■ WHAT TO DO:
Continue the forum post on infinite past time and the attainment of Nibbana, picking up right after its last line.

■ GIVEN TEXT:

- - -

Post by Germann » Mon Mar 11, 2019 8:52 pm

santa100 wrote:
Mon Mar 11, 2019 8:19 pm
Germann wrote:The finite set of all possible sequences of combinations of dhamms in one life should already be formed in the infinity of the past. If life is possible in which Nibbana is achieved, then Nibbana should have already been achieved.
Should already, could already,... that's your claim, but you've never replied to my point about the possibility of an infinite future ahead. You have to prove why all sentient beings have to attained Nibbana NOW. Where's your proof to exclude the possibiilty of a being attaining Nibbana not NOW, but NOW + 1, NOW + 10, NOW + 100, NOW + 1000, ....NOW + positive infinity? If your negative infinity up til NOW is infinity, then those are all legit. infinity also right?
The infinite monkey theorem.

- - -

■ DATA BLOCK:
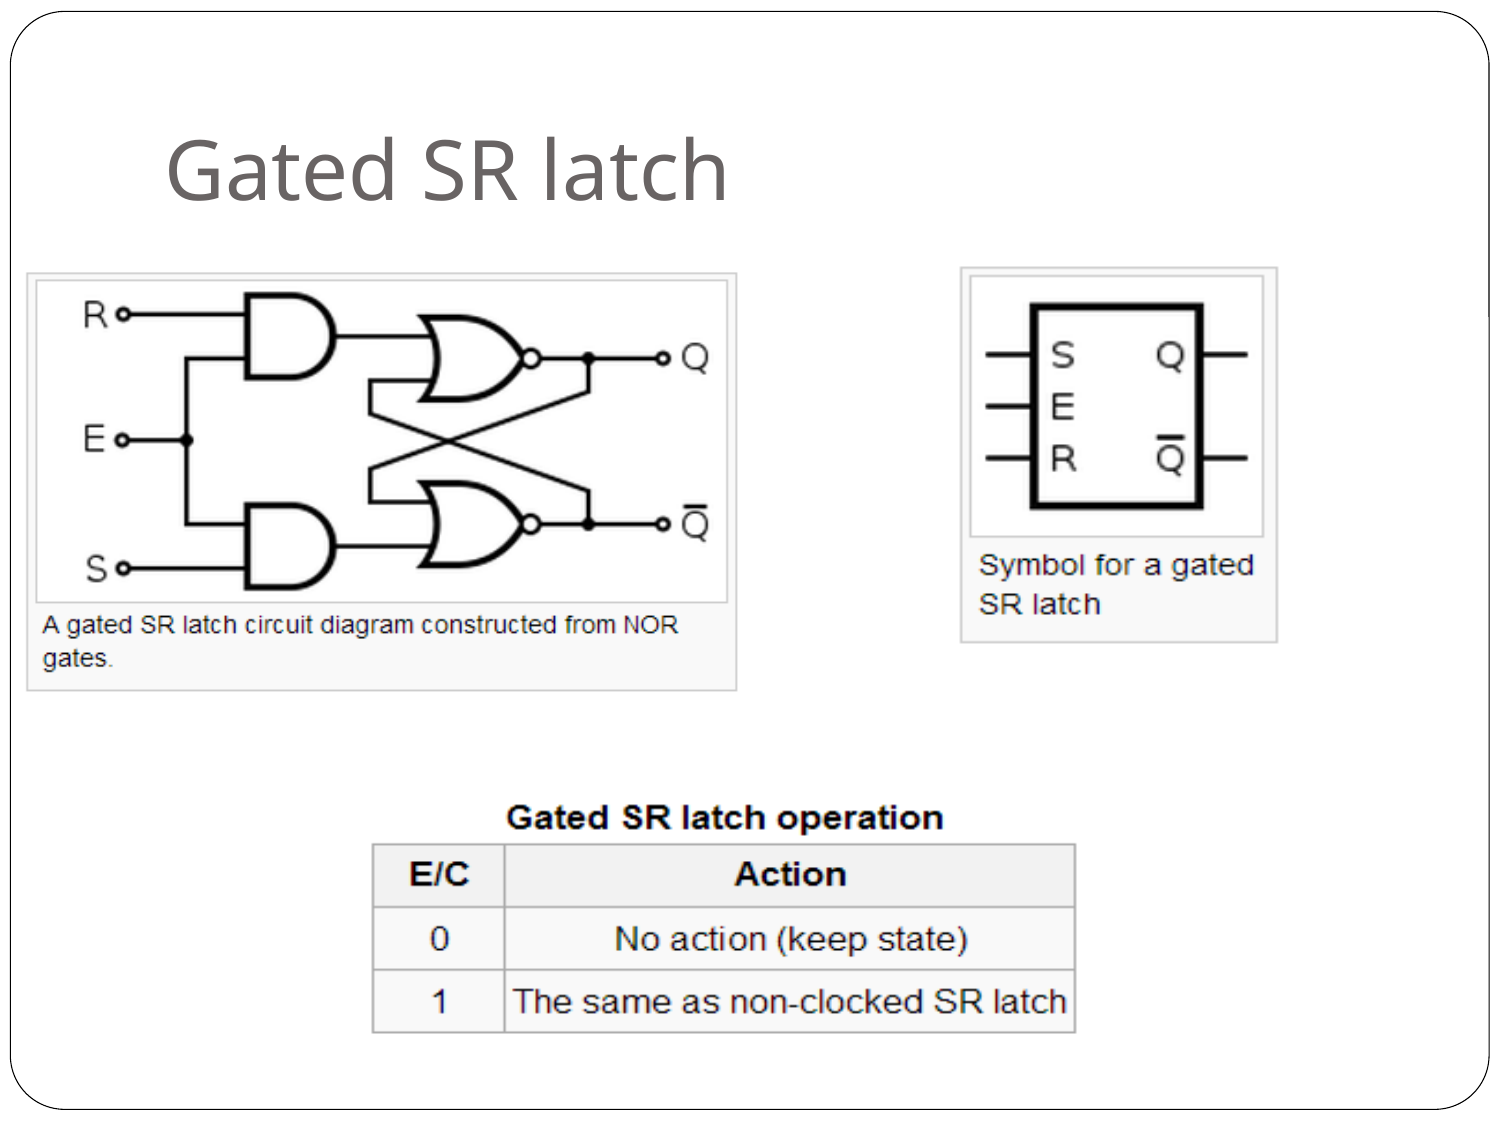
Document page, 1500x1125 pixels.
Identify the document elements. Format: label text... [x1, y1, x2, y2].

- - -

■ ANSWER TO THE TASK:
The number of buttons of the typewriter, the number of letters and punctuation marks is a finite set. The number of dhammas in the Abhidhamma lists is a finite set. The printed text of the novel is a specific sequence of combinations of characters. The life in which Nibbana is realized is a specific sequence of combinations of dhammas. The number of monkeys is infinite. The number of past lives is infinite.

The infinite monkey theorem is not only about the text of the novel, it is about life with the realization of Nibbana too.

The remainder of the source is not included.